D3s + 500mm + TC1.4 + Shutter remote, 300mm F4
Nikon Monarch 8×36, LX3, SB900+SC29, beamer, blower, lenspen, lens tissue, talkies, spare camera batteries, spare CFs, and insect repellent spray.

NPX: Which is your favorite bird species and why?

Paul: If I said Kingfisher I must be lying! Personally I find shooting babblers, migratory raptors, and waders are more interesting as well as challenging. Hence I don’t really have a favorite species at the moment.

NPX: Which other genres of nature photography you’d like to pursue in the future? Why is it so?

Paul: When you are getting old, change is always the last thing you had in mind. So it is unlikely I would pursue other genres. I have done macro, wedding, portraiture, landscape, sports in the past and I must say nothing is more additive and challenging than bird photography.

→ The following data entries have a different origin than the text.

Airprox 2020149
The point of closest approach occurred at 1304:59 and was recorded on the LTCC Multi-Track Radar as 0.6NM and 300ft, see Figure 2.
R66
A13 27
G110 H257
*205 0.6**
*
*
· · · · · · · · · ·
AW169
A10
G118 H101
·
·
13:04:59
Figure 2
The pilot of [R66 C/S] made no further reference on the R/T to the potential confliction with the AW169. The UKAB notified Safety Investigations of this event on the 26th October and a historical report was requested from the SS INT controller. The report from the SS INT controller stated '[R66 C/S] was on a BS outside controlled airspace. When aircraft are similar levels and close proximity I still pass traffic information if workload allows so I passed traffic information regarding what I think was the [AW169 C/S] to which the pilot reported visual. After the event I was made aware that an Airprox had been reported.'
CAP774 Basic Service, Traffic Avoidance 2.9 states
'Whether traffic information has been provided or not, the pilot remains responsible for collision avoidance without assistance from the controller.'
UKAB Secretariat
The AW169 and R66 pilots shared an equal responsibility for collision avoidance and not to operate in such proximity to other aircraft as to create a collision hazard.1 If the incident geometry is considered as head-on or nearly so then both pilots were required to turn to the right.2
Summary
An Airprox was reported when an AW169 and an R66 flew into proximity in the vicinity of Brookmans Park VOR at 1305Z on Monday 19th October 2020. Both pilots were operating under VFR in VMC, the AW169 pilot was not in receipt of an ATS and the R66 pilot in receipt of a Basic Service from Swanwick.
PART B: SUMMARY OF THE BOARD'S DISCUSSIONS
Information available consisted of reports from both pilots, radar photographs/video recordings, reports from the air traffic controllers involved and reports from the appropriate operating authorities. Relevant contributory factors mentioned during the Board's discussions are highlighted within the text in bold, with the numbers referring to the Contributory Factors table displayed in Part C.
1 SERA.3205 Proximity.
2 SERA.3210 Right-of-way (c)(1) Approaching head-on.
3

But now I am getting the kick of blogging. Attached a few pictures of scenery and gave a short story makes the whole thing a lot more interesting and everything just comes alive. At least this works for me. Now I spend much time reading other blogs on nature and birds than browsing through forum viewing pictures of birds. I totally enjoy reading them and have learnt much about birds from them.

NPX: While pursuing your hobby, what is your most memorable moment to date?

Paul: It has to be the “half-headed-blood-dripping” monkey and the Barred-eagle Owl’s story. When Harry and his wife told me about the owl on my arrival in Pant, I told them I have seen enough Owls, then his wife said in excitement “Got monkey leh!!” I almost broke into laughter, and replied that I would proceed to go to the bunker trail, just when I was about to leave, she almost screamed in disbelief” PAUL! the owl is eating the monkey on that tree now, now…!!”
Thanks to them, those shots are priceless and memorable I must say.

NPX: What are the challenges you’ve faced

Paul: Photographing birds in general is not that difficult with today’s advanced technology in photography equipment, it is finding them to shoot with proper natural lighting is tough and challenging, as you know I am still new in this field so I find it quite a challenge, especially I am so used to birding alone nowadays. The more you understand about them, the easier it is to get a good shot. With the FX now, I am learning how to approach them close without scaring them. You would be really surprise to hear that most species could be approached within 10’ as along as you don’t start firing on first contact unless they are hyper active like Nuthatches and babblers or super rare species like the BBKF.

NPX: Please share with us a couple of your favorite images accumulated over the years. Please describe to us why you like these images.

Paul: Monkey and owl

Black & Yellow Broadbill was singing inches above my head and took me more than 10mins to locate it!

Black & Red Broadbills, I spent hours walking around them without eye contact and eventually I was able to get close to them and shoot for an hour.

Spent almost 3-4 times a week over 2months with the juvenile CHE

Blyth’s Hawk-eagle, waited inside car almost 2hours due to foggy weather and finally able to get some decent pictures with low ISO.

Fledging of the Malaysian Hawk Cuckoo – my very first witness on fledging.

Nesting of the SRT, something I would never have dreamt of shooting!

NPX: Thanks for your time!

Wait, Ender said I would be paid S$50-00 for the interview right?